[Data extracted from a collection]
════════

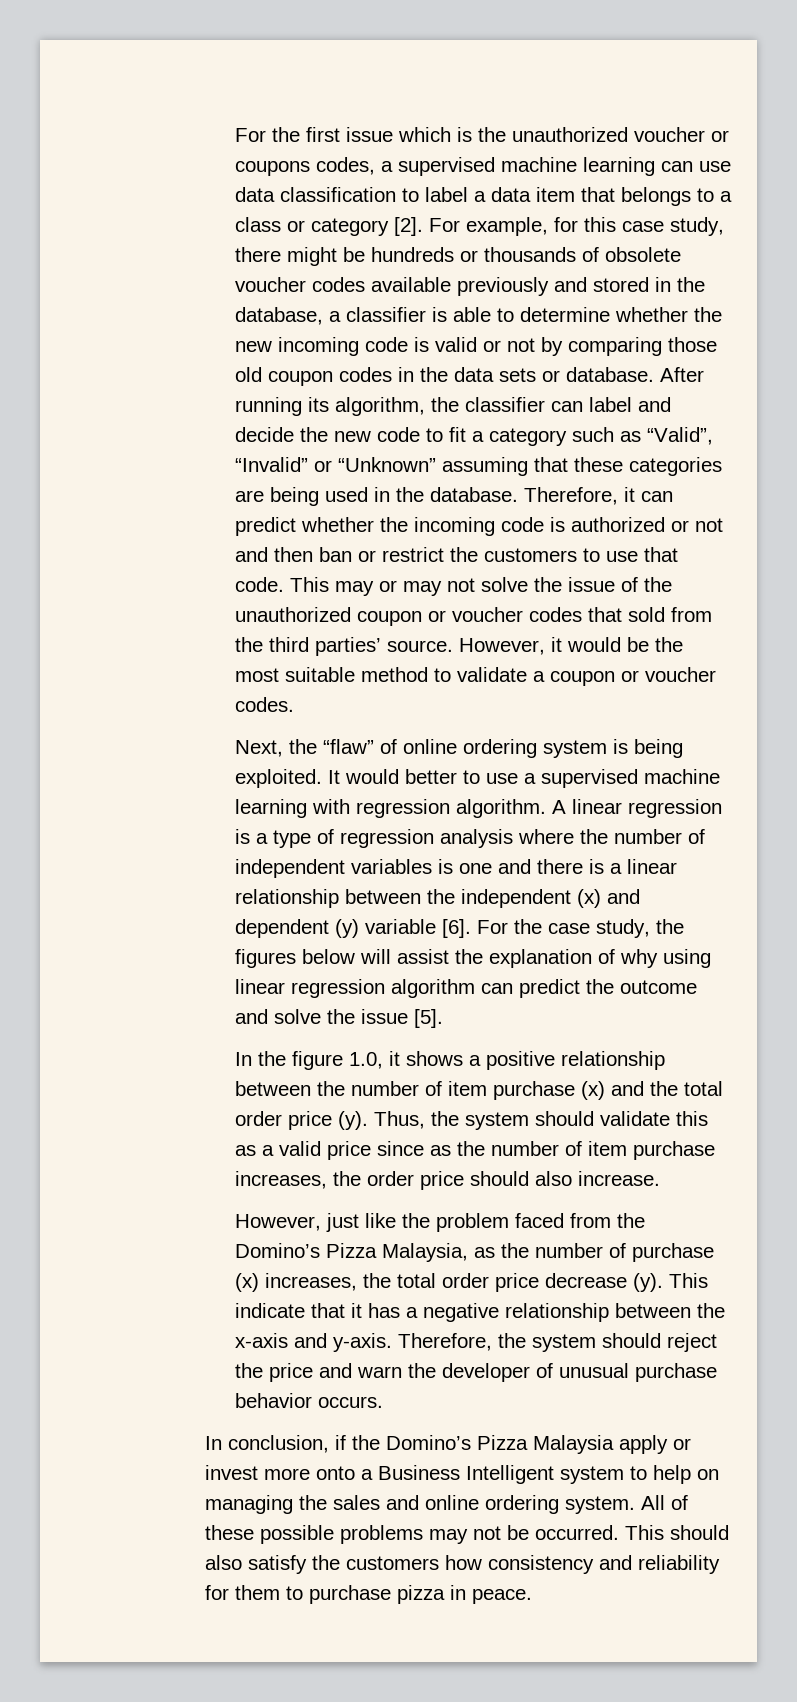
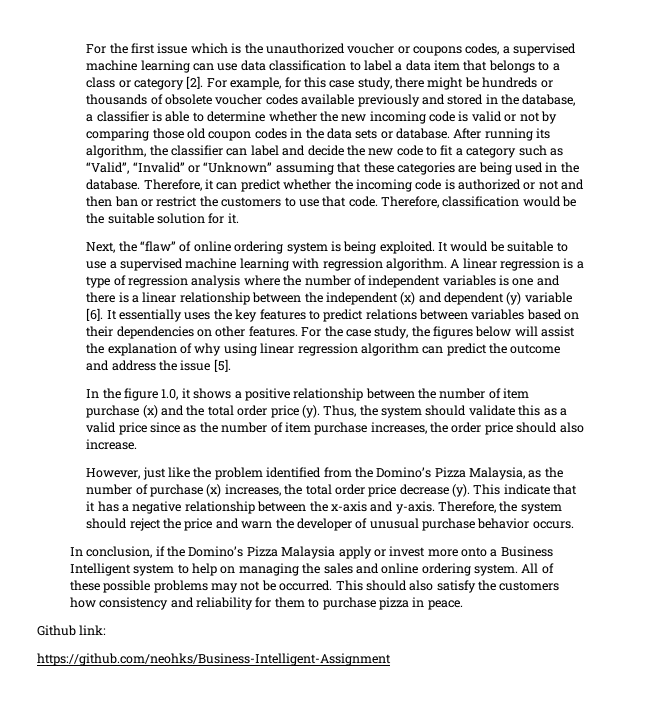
[290,577,673,596] [235,607,713,626] [235,637,684,656] [235,667,717,686] [235,697,295,712] This may or may not solve the issue of the unauthorized coupon or voucher codes that sold from the third parties’ source. However, it would be the most suitable method to validate a coupon or voucher codes. -> [381,196,577,208] [86,213,239,224] Therefore, classification would be the suitable solution for it.
[405,769,458,784] better -> [489,241,554,252] be suitable
(472, 928) none -> [106,309,580,322] [86,326,298,339] It essentially uses the key features to predict relations between variables based on their dependencies on other features.
[274,1009,322,1024] solve -> [111,360,156,371] address
[515,1213,565,1228] faced -> [266,467,322,478] identified
(533, 1596) none -> [37,625,107,636] [37,653,391,666] // Github link: // https://github.com/neohks/Business-Intelligent-Assignment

════════

- **TASK OBJECTIVE**
Print each record exactly as it stands, skipping the pictures.

- **TASK ANSWER**
[290,577,673,596] [235,607,713,626] [235,637,684,656] [235,667,717,686] [235,697,295,712] This may or may not solve the issue of the unauthorized coupon or voucher codes that sold from the third parties’ source. However, it would be the most suitable method to validate a coupon or voucher codes. -> [381,196,577,208] [86,213,239,224] Therefore, classification would be the suitable solution for it.
[405,769,458,784] better -> [489,241,554,252] be suitable
(472, 928) none -> [106,309,580,322] [86,326,298,339] It essentially uses the key features to predict relations between variables based on their dependencies on other features.
[274,1009,322,1024] solve -> [111,360,156,371] address
[515,1213,565,1228] faced -> [266,467,322,478] identified
(533, 1596) none -> [37,625,107,636] [37,653,391,666] // Github link: // https://github.com/neohks/Business-Intelligent-Assignment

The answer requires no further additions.